L’avenir écologique de la planète se joue à Bonn. Ville allemande qui abrite la 23èmeConférence sur le climat (COP23). Prévues pour deux semaines, ces assises internationales, qui ont démarré le 6 novembre dernier, rassemble environ 50.000 participants venus de quatre coins du monde.Ils discutent entre autres sur les modalités techniques et pratiques de la mise en œuvre de l’Accord de Paris sur le climat. A ce grand rendez-vous où se négocie le financement de l’accord, la République démocratique du Congo est bien présente, mais sa représentativité laisse encore à désirer.

Inscrite parmi les délégués des 196 Parties engagées à la Convention Cadre des Nations Unies sur le Changement climatique, la délégation congolaise est conduite par le ministre Amy Amatobe de l’Environnement. Mais, sa seule présence ne suffit pas, vu les enjeux en vue. Encore faut-il que le pays soit mieux représenté aux plus hautes instances.
Deuxième poumon écologique de la planète après le Brésil, la RDC devrait, en principe, incarner le leadership de la région voire du continent africain au cours de cette conférence, au regard de l’important rôle qu’elle est appelée à jouer dans la lutte contre le réchauffement climatique et donc la protection de la nature.
La RDC dispose, en effet, du plus long fleuve du continent après le Nil. Elle regorge de la plus grande forêt au monde après l’Amazonie, gage de la biodiversité des animaux et des plantes. Sa faune et sa flore comptent ainsi parmi les plus fournies et diversifiées de la planète. Cette forêt influe considérablement sur le climat.

LES TOURBIERES DU BASSIN DU CONGO
A des milliers de kilomètres de la conférence de Bonn, la lutte contre le réchauffement climatique se joue présentement dans les tourbières du bassin du Congo. Ces vastes étendues qui retiennent des tonnes de carbone dont le rejet dans l’atmosphère porterait un rude coup à l’accord de Paris.
Cet argumentaire révolutionnaire a été présenté fin octobre par Greenpeace, lors d’une récente mission à Lokolama, un village isolé à trois heures de piste de Mbandaka, dans le nord-ouest de la RDC, en pleine forêt équatoriale."Nous avons publié pour la première fois cette année une carte qui montre que ces tourbières couvrent 145.000 km2, soit une zone un peu plus grande que l’Angleterre. Nous pensons qu’elles stockent environ 30 milliards de tonnes de carbone. Cela représente autant de carbone que les émissions d’énergie fossile de toute l’humanité sur trois ans", avance un expert scientifique de la mission Greenpeace, Simon Lewis.
Plaidoyer
Aux assises de Bonn où se négocie le financement de la lutte contre le réchauffement climatique, le Gouvernement congolais tâche d’obtenir l’aide internationale, misant notamment sur la récente mission de Greenpeace au pays. "Les efforts de la RDC pour protéger les forêts ne sont pas suffisamment rétribués par la solidarité internationale.

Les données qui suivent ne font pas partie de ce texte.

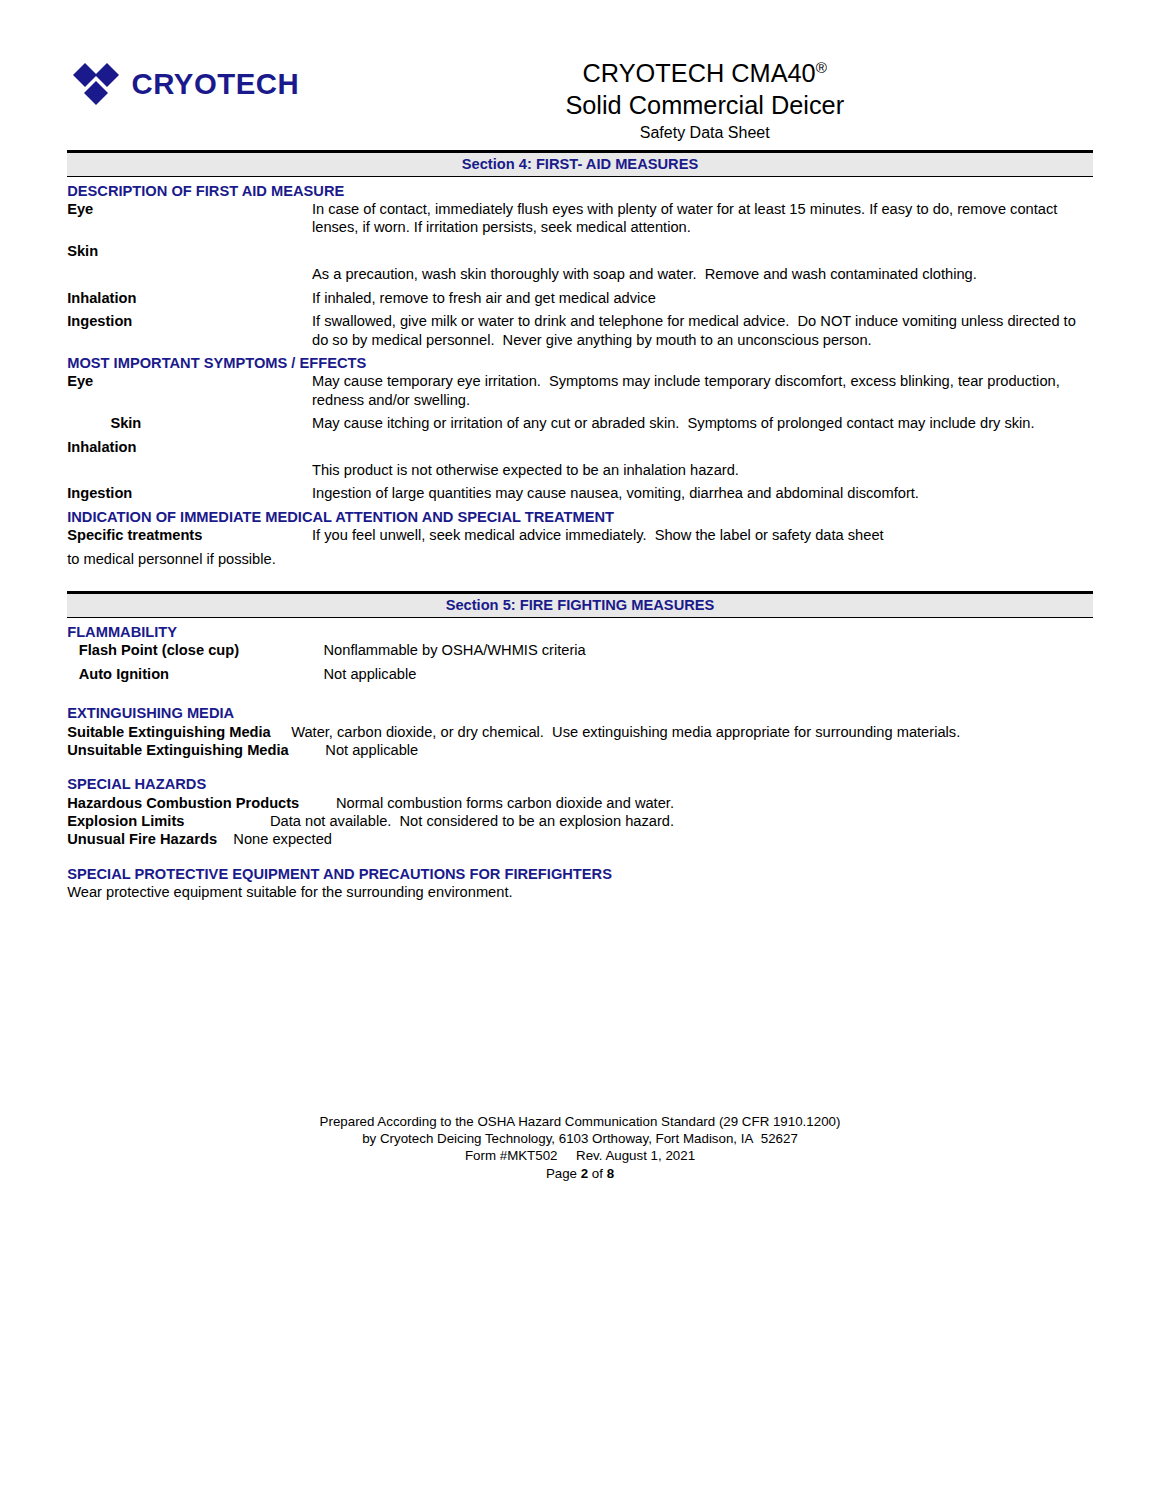CRYOTECH
CRYOTECH CMA40®
Solid Commercial Deicer
Safety Data Sheet
Section 4: FIRST- AID MEASURES
DESCRIPTION OF FIRST AID MEASURE
| Eye | In case of contact, immediately flush eyes with plenty of water for at least 15 minutes. If easy to do, remove contact lenses, if worn. If irritation persists, seek medical attention. |
| Skin | |
| | As a precaution, wash skin thoroughly with soap and water. Remove and wash contaminated clothing. |
| Inhalation | If inhaled, remove to fresh air and get medical advice |
| Ingestion | If swallowed, give milk or water to drink and telephone for medical advice. Do NOT induce vomiting unless directed to do so by medical personnel. Never give anything by mouth to an unconscious person. |
MOST IMPORTANT SYMPTOMS / EFFECTS
| Eye | May cause temporary eye irritation. Symptoms may include temporary discomfort, excess blinking, tear production, redness and/or swelling. |
| Skin | May cause itching or irritation of any cut or abraded skin. Symptoms of prolonged contact may include dry skin. |
| Inhalation | |
| | This product is not otherwise expected to be an inhalation hazard. |
| Ingestion | Ingestion of large quantities may cause nausea, vomiting, diarrhea and abdominal discomfort. |
INDICATION OF IMMEDIATE MEDICAL ATTENTION AND SPECIAL TREATMENT
| Specific treatments | If you feel unwell, seek medical advice immediately. Show the label or safety data sheet |
to medical personnel if possible.
Section 5: FIRE FIGHTING MEASURES
FLAMMABILITY
| Flash Point (close cup) | Nonflammable by OSHA/WHMIS criteria |
| Auto Ignition | Not applicable |
EXTINGUISHING MEDIA
Suitable Extinguishing Media Water, carbon dioxide, or dry chemical. Use extinguishing media appropriate for surrounding materials.
Unsuitable Extinguishing Media Not applicable
SPECIAL HAZARDS
Hazardous Combustion Products Normal combustion forms carbon dioxide and water.
Explosion Limits Data not available. Not considered to be an explosion hazard.
Unusual Fire Hazards None expected
SPECIAL PROTECTIVE EQUIPMENT AND PRECAUTIONS FOR FIREFIGHTERS
Wear protective equipment suitable for the surrounding environment.
Prepared According to the OSHA Hazard Communication Standard (29 CFR 1910.1200)
by Cryotech Deicing Technology, 6103 Orthoway, Fort Madison, IA 52627
Form #MKT502 Rev. August 1, 2021
Page 2 of 8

Le pays s’attendait à des financements conséquents pour mettre en oeuvre des projets de développement en faveur des communautés locales et d’une agriculture durable qui limite la déforestation. Or, l’Etat n’a pas les moyens",indique un conseiller du ministre de l’Environnement, Joseph Katenga.
Les enjeux aujourd’hui sont tels que la RDC devraient se donner tous les moyens pour se faire entendre. Notamment en haussant son niveau de représentation. La présence des plus hautes autorités de l’Etat était requise. Car, ce qui se joue à Bonn, c’est l’avenir de la planète. Or, cet avenir passe inéluctablement par le grand Congo.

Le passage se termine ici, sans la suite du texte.